Tarefa do exercício
Mostre cada linha dos registros abaixo em que aparece a palavra "label".

Material apresentado
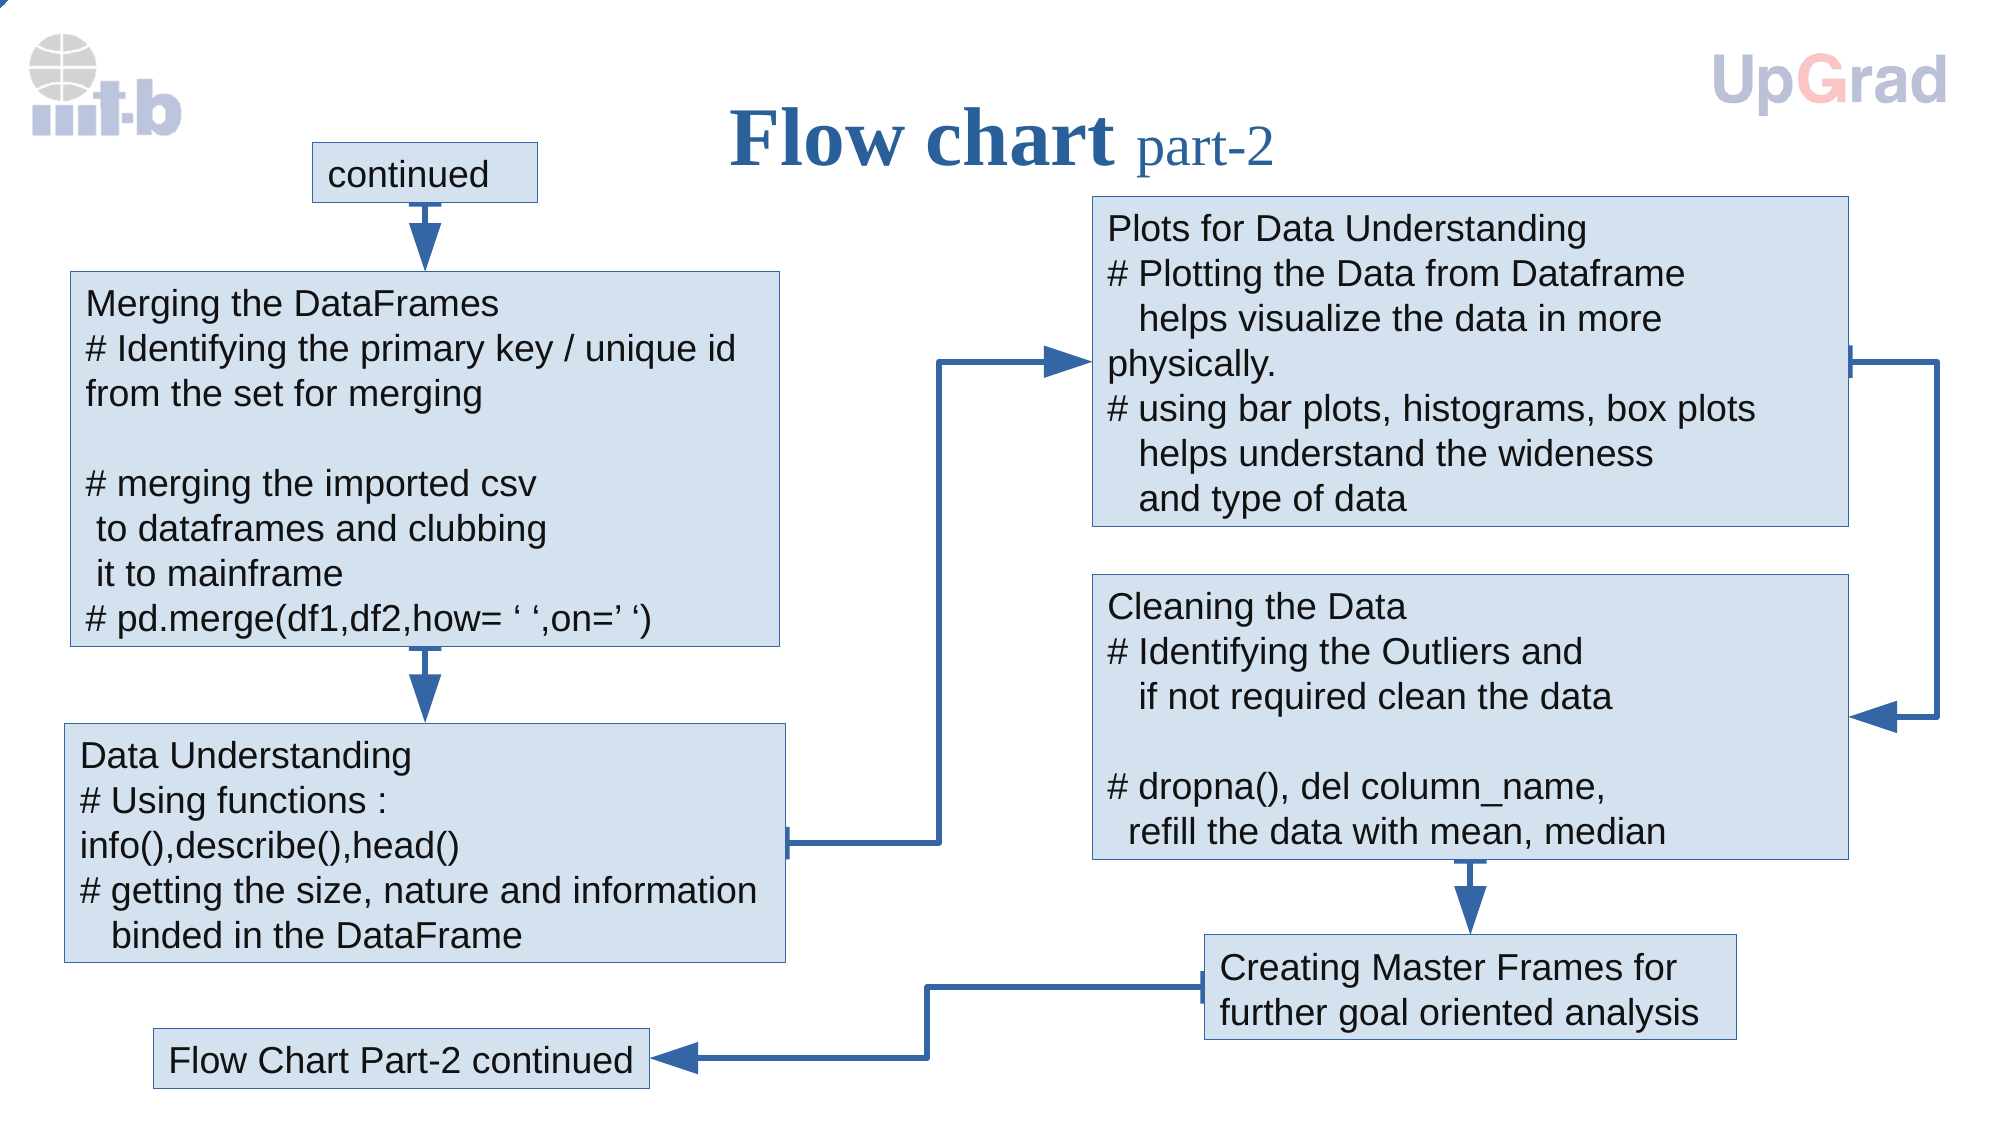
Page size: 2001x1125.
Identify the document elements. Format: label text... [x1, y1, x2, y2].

text_box Flow Chart Part-2 continued [153, 1028, 650, 1089]
text_box Plots for Data Understanding # Plotting the Data from Dataframe helps visualize the data in more physically. # using bar plots, histograms, box plots helps understand the wideness and type of data [1092, 196, 1849, 527]
text_box Flow chart part-2 [708, 44, 1291, 233]
text_box Cleaning the Data # Identifying the Outliers and if not required clean the data # dropna(), del column_name, refill the data with mean, median [1092, 574, 1849, 860]
text_box Creating Master Frames for further goal oriented analysis [1204, 934, 1737, 1040]
text_box Merging the DataFrames # Identifying the primary key / unique id from the set for merging # merging the imported csv to dataframes and clubbing it to mainframe # pd.merge(df1,df2,how= ‘ ‘,on=’ ‘) [70, 271, 780, 647]
text_box continued [312, 142, 538, 203]
text_box Data Understanding # Using functions : info(),describe(),head() # getting the size, nature and information binded in the DataFrame [64, 723, 786, 963]
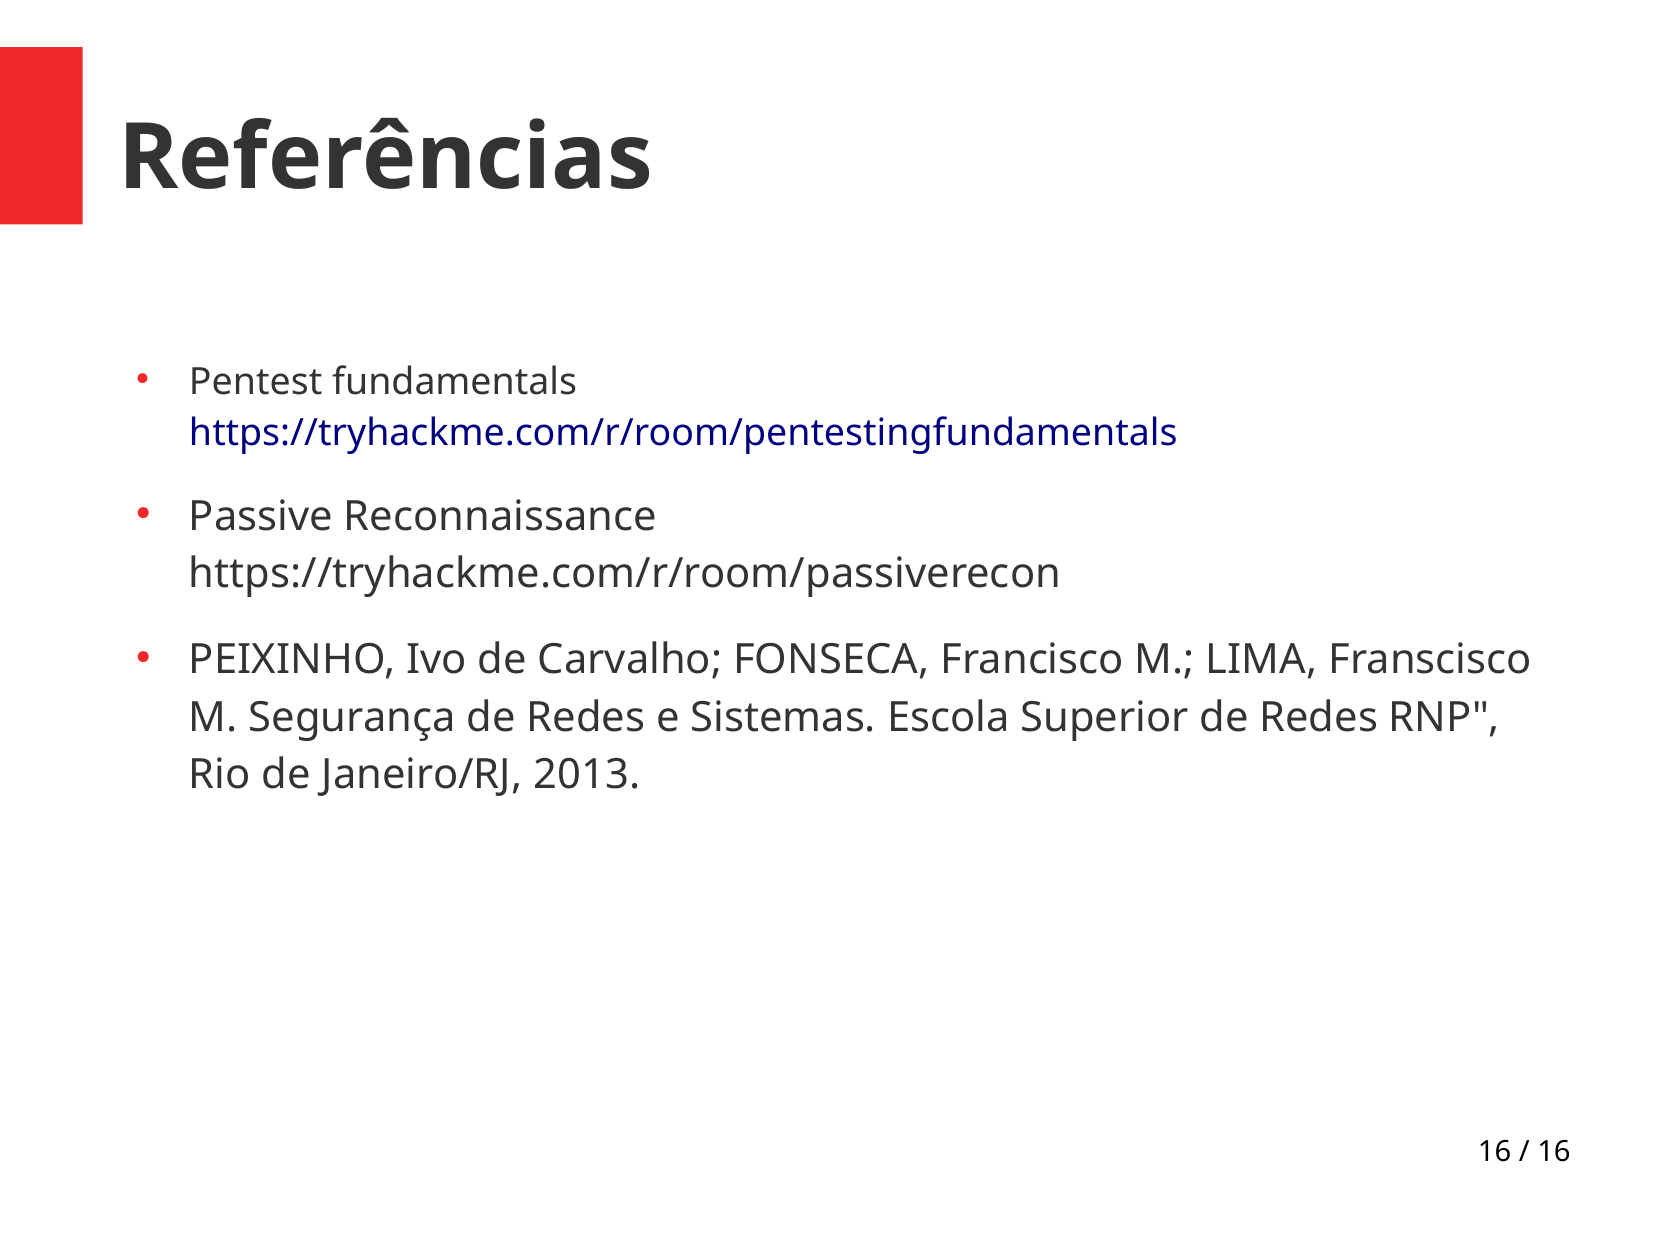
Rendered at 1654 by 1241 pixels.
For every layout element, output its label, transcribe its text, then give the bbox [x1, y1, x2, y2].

Resposta escrita
Identify the document elements. Format: label text... [x1, y1, x2, y2].
For every layout element, output its label, transcribe its text, then give the bbox [x1, y1, x2, y2].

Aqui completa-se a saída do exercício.